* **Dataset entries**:
··········

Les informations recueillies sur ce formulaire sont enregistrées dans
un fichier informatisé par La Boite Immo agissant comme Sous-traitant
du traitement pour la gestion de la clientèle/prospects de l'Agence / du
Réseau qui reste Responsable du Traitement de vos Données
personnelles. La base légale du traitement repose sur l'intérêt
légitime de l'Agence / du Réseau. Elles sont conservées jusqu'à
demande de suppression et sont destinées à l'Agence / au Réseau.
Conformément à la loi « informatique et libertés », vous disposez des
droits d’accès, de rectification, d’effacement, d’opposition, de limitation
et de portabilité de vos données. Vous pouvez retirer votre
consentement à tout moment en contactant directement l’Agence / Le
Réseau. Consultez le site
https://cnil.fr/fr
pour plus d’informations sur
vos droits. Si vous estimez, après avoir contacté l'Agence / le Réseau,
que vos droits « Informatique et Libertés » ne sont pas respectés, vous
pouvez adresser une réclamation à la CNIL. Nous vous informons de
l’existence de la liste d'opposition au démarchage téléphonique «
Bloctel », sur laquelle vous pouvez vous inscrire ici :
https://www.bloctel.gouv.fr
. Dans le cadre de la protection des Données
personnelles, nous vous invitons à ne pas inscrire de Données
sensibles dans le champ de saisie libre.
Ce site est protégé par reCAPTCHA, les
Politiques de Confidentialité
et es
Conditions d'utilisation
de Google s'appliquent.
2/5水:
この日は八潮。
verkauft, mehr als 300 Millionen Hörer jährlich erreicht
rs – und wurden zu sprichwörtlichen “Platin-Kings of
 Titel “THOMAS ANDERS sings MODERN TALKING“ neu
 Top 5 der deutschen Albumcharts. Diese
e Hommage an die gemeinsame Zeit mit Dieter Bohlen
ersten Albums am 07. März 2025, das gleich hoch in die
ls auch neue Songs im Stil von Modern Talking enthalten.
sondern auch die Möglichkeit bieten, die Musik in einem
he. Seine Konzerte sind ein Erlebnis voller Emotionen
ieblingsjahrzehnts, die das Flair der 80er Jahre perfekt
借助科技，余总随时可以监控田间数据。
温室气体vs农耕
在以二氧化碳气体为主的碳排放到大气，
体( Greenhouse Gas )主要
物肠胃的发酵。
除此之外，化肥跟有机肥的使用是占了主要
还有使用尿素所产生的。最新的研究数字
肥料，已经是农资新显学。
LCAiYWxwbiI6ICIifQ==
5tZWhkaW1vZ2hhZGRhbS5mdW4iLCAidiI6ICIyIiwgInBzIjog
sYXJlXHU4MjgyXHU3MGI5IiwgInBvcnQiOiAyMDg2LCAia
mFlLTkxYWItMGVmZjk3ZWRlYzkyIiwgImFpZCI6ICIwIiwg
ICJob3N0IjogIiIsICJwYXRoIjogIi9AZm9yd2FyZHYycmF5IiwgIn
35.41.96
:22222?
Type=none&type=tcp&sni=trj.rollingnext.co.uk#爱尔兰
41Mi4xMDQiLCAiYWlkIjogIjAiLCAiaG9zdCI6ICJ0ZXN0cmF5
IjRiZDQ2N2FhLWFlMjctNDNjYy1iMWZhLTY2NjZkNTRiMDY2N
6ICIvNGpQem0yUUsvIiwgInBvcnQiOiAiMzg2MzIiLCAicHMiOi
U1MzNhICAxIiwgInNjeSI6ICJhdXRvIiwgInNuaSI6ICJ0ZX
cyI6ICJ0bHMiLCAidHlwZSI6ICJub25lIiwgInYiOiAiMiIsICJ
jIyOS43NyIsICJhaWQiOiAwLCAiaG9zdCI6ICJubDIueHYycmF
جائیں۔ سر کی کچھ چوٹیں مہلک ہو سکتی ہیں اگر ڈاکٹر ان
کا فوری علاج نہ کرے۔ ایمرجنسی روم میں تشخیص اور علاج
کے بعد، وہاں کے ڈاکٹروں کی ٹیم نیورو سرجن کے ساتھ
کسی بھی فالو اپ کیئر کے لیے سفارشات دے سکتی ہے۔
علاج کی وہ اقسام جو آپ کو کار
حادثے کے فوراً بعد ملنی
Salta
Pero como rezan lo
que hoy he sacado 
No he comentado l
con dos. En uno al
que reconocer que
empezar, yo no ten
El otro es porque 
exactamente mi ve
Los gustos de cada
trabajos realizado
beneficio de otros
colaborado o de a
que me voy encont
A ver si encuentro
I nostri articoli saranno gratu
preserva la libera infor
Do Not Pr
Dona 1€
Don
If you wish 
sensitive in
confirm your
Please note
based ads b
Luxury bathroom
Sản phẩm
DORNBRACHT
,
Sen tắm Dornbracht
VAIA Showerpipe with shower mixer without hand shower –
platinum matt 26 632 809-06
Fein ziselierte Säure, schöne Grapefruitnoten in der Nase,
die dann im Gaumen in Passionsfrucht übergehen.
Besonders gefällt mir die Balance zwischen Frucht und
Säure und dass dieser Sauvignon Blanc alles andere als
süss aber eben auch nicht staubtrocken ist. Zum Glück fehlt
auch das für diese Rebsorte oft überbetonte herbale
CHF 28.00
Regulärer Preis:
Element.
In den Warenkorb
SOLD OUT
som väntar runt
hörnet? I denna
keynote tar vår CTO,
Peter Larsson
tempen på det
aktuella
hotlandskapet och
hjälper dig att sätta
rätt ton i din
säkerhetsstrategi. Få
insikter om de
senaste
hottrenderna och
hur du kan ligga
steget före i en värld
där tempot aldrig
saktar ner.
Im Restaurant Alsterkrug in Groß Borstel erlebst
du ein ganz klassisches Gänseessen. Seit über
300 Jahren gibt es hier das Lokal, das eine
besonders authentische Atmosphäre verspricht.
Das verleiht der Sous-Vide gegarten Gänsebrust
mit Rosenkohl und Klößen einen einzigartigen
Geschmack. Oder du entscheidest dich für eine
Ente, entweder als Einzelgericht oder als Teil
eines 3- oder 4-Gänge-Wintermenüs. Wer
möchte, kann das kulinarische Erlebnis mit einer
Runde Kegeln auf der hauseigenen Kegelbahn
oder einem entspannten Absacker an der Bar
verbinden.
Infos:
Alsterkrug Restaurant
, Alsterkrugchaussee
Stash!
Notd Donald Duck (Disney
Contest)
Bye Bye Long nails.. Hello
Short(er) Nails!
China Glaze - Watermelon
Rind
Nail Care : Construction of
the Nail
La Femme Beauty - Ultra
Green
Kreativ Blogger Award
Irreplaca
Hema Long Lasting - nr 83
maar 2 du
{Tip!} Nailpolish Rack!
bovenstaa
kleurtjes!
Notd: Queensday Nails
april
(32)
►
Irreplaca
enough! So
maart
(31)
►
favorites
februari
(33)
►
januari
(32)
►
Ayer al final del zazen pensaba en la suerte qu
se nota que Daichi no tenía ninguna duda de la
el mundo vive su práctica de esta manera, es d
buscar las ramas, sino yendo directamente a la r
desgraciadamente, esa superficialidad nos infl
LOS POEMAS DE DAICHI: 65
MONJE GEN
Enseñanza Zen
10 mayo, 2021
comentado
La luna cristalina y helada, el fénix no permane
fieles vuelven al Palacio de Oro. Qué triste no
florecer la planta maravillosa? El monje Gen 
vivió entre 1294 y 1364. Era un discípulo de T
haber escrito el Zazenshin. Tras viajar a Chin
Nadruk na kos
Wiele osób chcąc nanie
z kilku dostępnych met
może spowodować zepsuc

··········

* **Assigned task**:
Update the listing so that every "La Boite Immo" becomes "Immo Services", and leave all other text as it is.

* **Response area**:
Les informations recueillies sur ce formulaire sont enregistrées dans
un fichier informatisé par Immo Services agissant comme Sous-traitant
du traitement pour la gestion de la clientèle/prospects de l'Agence / du
Réseau qui reste Responsable du Traitement de vos Données
personnelles. La base légale du traitement repose sur l'intérêt
légitime de l'Agence / du Réseau. Elles sont conservées jusqu'à
demande de suppression et sont destinées à l'Agence / au Réseau.
Conformément à la loi « informatique et libertés », vous disposez des
droits d’accès, de rectification, d’effacement, d’opposition, de limitation
et de portabilité de vos données. Vous pouvez retirer votre
consentement à tout moment en contactant directement l’Agence / Le
Réseau. Consultez le site
https://cnil.fr/fr
pour plus d’informations sur
vos droits. Si vous estimez, après avoir contacté l'Agence / le Réseau,
que vos droits « Informatique et Libertés » ne sont pas respectés, vous
pouvez adresser une réclamation à la CNIL. Nous vous informons de
l’existence de la liste d'opposition au démarchage téléphonique «
Bloctel », sur laquelle vous pouvez vous inscrire ici :
https://www.bloctel.gouv.fr
. Dans le cadre de la protection des Données
personnelles, nous vous invitons à ne pas inscrire de Données
sensibles dans le champ de saisie libre.
Ce site est protégé par reCAPTCHA, les
Politiques de Confidentialité
et es
Conditions d'utilisation
de Google s'appliquent.
2/5水:
この日は八潮。
verkauft, mehr als 300 Millionen Hörer jährlich erreicht
rs – und wurden zu sprichwörtlichen “Platin-Kings of
 Titel “THOMAS ANDERS sings MODERN TALKING“ neu
 Top 5 der deutschen Albumcharts. Diese
e Hommage an die gemeinsame Zeit mit Dieter Bohlen
ersten Albums am 07. März 2025, das gleich hoch in die
ls auch neue Songs im Stil von Modern Talking enthalten.
sondern auch die Möglichkeit bieten, die Musik in einem
he. Seine Konzerte sind ein Erlebnis voller Emotionen
ieblingsjahrzehnts, die das Flair der 80er Jahre perfekt
借助科技，余总随时可以监控田间数据。
温室气体vs农耕
在以二氧化碳气体为主的碳排放到大气，
体( Greenhouse Gas )主要
物肠胃的发酵。
除此之外，化肥跟有机肥的使用是占了主要
还有使用尿素所产生的。最新的研究数字
肥料，已经是农资新显学。
LCAiYWxwbiI6ICIifQ==
5tZWhkaW1vZ2hhZGRhbS5mdW4iLCAidiI6ICIyIiwgInBzIjog
sYXJlXHU4MjgyXHU3MGI5IiwgInBvcnQiOiAyMDg2LCAia
mFlLTkxYWItMGVmZjk3ZWRlYzkyIiwgImFpZCI6ICIwIiwg
ICJob3N0IjogIiIsICJwYXRoIjogIi9AZm9yd2FyZHYycmF5IiwgIn
35.41.96
:22222?
Type=none&type=tcp&sni=trj.rollingnext.co.uk#爱尔兰
41Mi4xMDQiLCAiYWlkIjogIjAiLCAiaG9zdCI6ICJ0ZXN0cmF5
IjRiZDQ2N2FhLWFlMjctNDNjYy1iMWZhLTY2NjZkNTRiMDY2N
6ICIvNGpQem0yUUsvIiwgInBvcnQiOiAiMzg2MzIiLCAicHMiOi
U1MzNhICAxIiwgInNjeSI6ICJhdXRvIiwgInNuaSI6ICJ0ZX
cyI6ICJ0bHMiLCAidHlwZSI6ICJub25lIiwgInYiOiAiMiIsICJ
jIyOS43NyIsICJhaWQiOiAwLCAiaG9zdCI6ICJubDIueHYycmF
جائیں۔ سر کی کچھ چوٹیں مہلک ہو سکتی ہیں اگر ڈاکٹر ان
کا فوری علاج نہ کرے۔ ایمرجنسی روم میں تشخیص اور علاج
کے بعد، وہاں کے ڈاکٹروں کی ٹیم نیورو سرجن کے ساتھ
کسی بھی فالو اپ کیئر کے لیے سفارشات دے سکتی ہے۔
علاج کی وہ اقسام جو آپ کو کار
حادثے کے فوراً بعد ملنی
Salta
Pero como rezan lo
que hoy he sacado 
No he comentado l
con dos. En uno al
que reconocer que
empezar, yo no ten
El otro es porque 
exactamente mi ve
Los gustos de cada
trabajos realizado
beneficio de otros
colaborado o de a
que me voy encont
A ver si encuentro
I nostri articoli saranno gratu
preserva la libera infor
Do Not Pr
Dona 1€
Don
If you wish 
sensitive in
confirm your
Please note
based ads b
Luxury bathroom
Sản phẩm
DORNBRACHT
,
Sen tắm Dornbracht
VAIA Showerpipe with shower mixer without hand shower –
platinum matt 26 632 809-06
Fein ziselierte Säure, schöne Grapefruitnoten in der Nase,
die dann im Gaumen in Passionsfrucht übergehen.
Besonders gefällt mir die Balance zwischen Frucht und
Säure und dass dieser Sauvignon Blanc alles andere als
süss aber eben auch nicht staubtrocken ist. Zum Glück fehlt
auch das für diese Rebsorte oft überbetonte herbale
CHF 28.00
Regulärer Preis:
Element.
In den Warenkorb
SOLD OUT
som väntar runt
hörnet? I denna
keynote tar vår CTO,
Peter Larsson
tempen på det
aktuella
hotlandskapet och
hjälper dig att sätta
rätt ton i din
säkerhetsstrategi. Få
insikter om de
senaste
hottrenderna och
hur du kan ligga
steget före i en värld
där tempot aldrig
saktar ner.
Im Restaurant Alsterkrug in Groß Borstel erlebst
du ein ganz klassisches Gänseessen. Seit über
300 Jahren gibt es hier das Lokal, das eine
besonders authentische Atmosphäre verspricht.
Das verleiht der Sous-Vide gegarten Gänsebrust
mit Rosenkohl und Klößen einen einzigartigen
Geschmack. Oder du entscheidest dich für eine
Ente, entweder als Einzelgericht oder als Teil
eines 3- oder 4-Gänge-Wintermenüs. Wer
möchte, kann das kulinarische Erlebnis mit einer
Runde Kegeln auf der hauseigenen Kegelbahn
oder einem entspannten Absacker an der Bar
verbinden.
Infos:
Alsterkrug Restaurant
, Alsterkrugchaussee
Stash!
Notd Donald Duck (Disney
Contest)
Bye Bye Long nails.. Hello
Short(er) Nails!
China Glaze - Watermelon
Rind
Nail Care : Construction of
the Nail
La Femme Beauty - Ultra
Green
Kreativ Blogger Award
Irreplaca
Hema Long Lasting - nr 83
maar 2 du
{Tip!} Nailpolish Rack!
bovenstaa
kleurtjes!
Notd: Queensday Nails
april
(32)
►
Irreplaca
enough! So
maart
(31)
►
favorites
februari
(33)
►
januari
(32)
►
Ayer al final del zazen pensaba en la suerte qu
se nota que Daichi no tenía ninguna duda de la
el mundo vive su práctica de esta manera, es d
buscar las ramas, sino yendo directamente a la r
desgraciadamente, esa superficialidad nos infl
LOS POEMAS DE DAICHI: 65
MONJE GEN
Enseñanza Zen
10 mayo, 2021
comentado
La luna cristalina y helada, el fénix no permane
fieles vuelven al Palacio de Oro. Qué triste no
florecer la planta maravillosa? El monje Gen 
vivió entre 1294 y 1364. Era un discípulo de T
haber escrito el Zazenshin. Tras viajar a Chin
Nadruk na kos
Wiele osób chcąc nanie
z kilku dostępnych met
może spowodować zepsuc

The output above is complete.